El conflicto a tres bandas entre Javier, Sergio y Natalia hubiese podido dar mucho más juego sobre el papel, habida cuenta de que no cuesta demasiado ver en él una suerte de representación simbólica de la guerra civil o, si se prefiere, de las tristemente célebres “dos Españas”, de tal manera que Javier vendría a ser el símbolo de la España republicana, o mejor dicho, de la España de los vencidos (no creo que De la Iglesia haya querido plantear la película en términos políticos), mientras que Sergio lo sería de la España franquista, o expresado de otra forma, de la España más rancia y carpetovetónica, y Natalia podría entenderse como la personificación de España misma, vista en su sentido más “carnal”: la península ibérica cuya “geografía” se disputan los representantes de las “dos Españas”, la “vencedora” y la “vencida” en una guerra fratricida, y que comparten el deseo de poseer / follar / hostiar a alguien que, tal y como se sugiere en más de un momento del relato por más que, ay, De la Iglesia no se atreva a llevarlo hasta sus últimas consecuencias (Balada triste de trompeta es un film más cauto de lo que parece), en el fondo es una masoquista que le gusta ser poseída / follada / hostiada. De este modo, el debate de Natalia entre sus dos pretendientes parece querer reflejar en el fondo la tragedia de una España cuyos hijos se dividen (y, me temo, siguen divididos) entre la tradición y la modernidad, lo viejo y lo nuevo, enfrascados en una pelea de monigotes o, tal y como De la Iglesia la plantea, de payasos en un circo de mala muerte. Una idea con posibilidades, es verdad, que el realizador dilapida, en primer lugar, bajo el peso de un guion que no se sostiene por ningún lado (se nota, y mucho, la ausencia de su habitual co-guionista Jorge Guerricaechevarría, quien podría haber llevado a cabo los ajustes que, a simple vista, necesitaba semejante libreto); pero, si bien es verdad que los guiones no siempre son lo mejor del cine de su director, sino más bien su característico sentido de la imagen y del humor, que en muchas ocasiones le ha servido para remontar los irregulares argumentos de más de una película suya, Balada triste de trompeta acaba siendo la triste excepción que confirma la regla.

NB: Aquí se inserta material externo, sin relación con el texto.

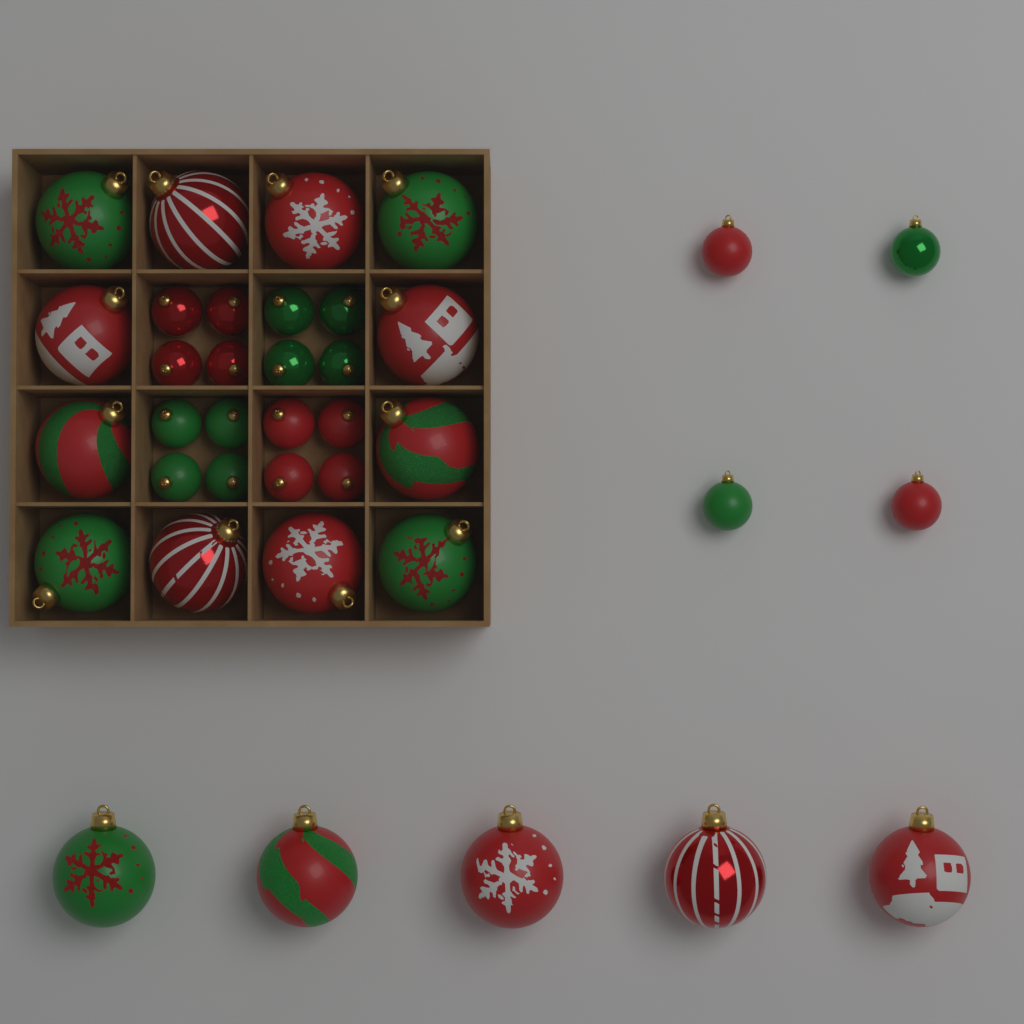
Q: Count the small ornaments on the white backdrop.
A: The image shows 20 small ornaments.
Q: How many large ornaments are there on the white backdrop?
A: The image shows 17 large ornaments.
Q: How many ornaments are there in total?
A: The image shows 37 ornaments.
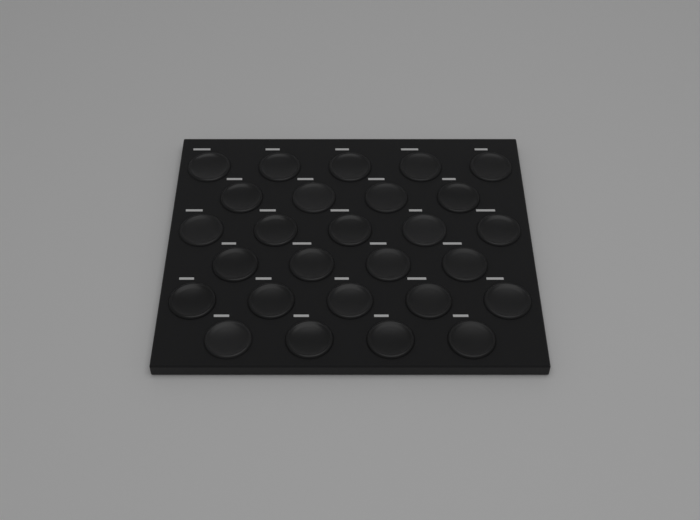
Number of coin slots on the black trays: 27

De ahí que haya muchos, demasiados momentos en los cuales se tiene la penosa sensación de que la ferocidad del relato no es más que una burda cortina de humo destinada a paliar las deficiencias dramáticas y estructurales de una trama que, además de ser un completo disparate, no encuentra en el trabajo de puesta en escena de su realizador el adecuado tratamiento asimismo disparatado. Ya he señalado que De la Iglesia confunde la locura de sus protagonistas con su visualización mediante una puesta en escena, por así decirlo, también “loca”, en una mala superposición de forma y fondo que, lejos de enriquecer el film, lo empobrece alarmantemente. El ritmo es rapidísimo, a tono, es de suponer, con el torbellino mental y emocional de los personajes, pero el resultado no es trepidante, sino atropellado y confuso: hay momentos en los cuales apenas hay tiempo para apreciar algunas bonitas imágenes que, casi de manera casual, se le “escapan” por aquí y por allá a nuestro hombre porque, a pesar de todo, sabe hacer cine: señalo ese momento en el cual, tras haber sufrido la brutal agresión por parte de Javier, Sergio es transportado al veterinario (el único facultativo que hay cerca del lugar)… a lomos del elefante del circo, convertido así en improvisada ambulancia; o, poco después, la escena, resuelta fuera de campo, de la apresurada curación del destrozado rostro de Sergio por parte del veterinario (Luis Varela), que si por algo brilla es gracias a la prestación, absolutamente genial, de la siempre magnífica Terele Pávez en el papel de la mujer del veterinario: la actriz proporciona aquí la medida exacta de crudeza, esperpento y humor negro que se echa en falta, lamentablemente, en el resto del metraje.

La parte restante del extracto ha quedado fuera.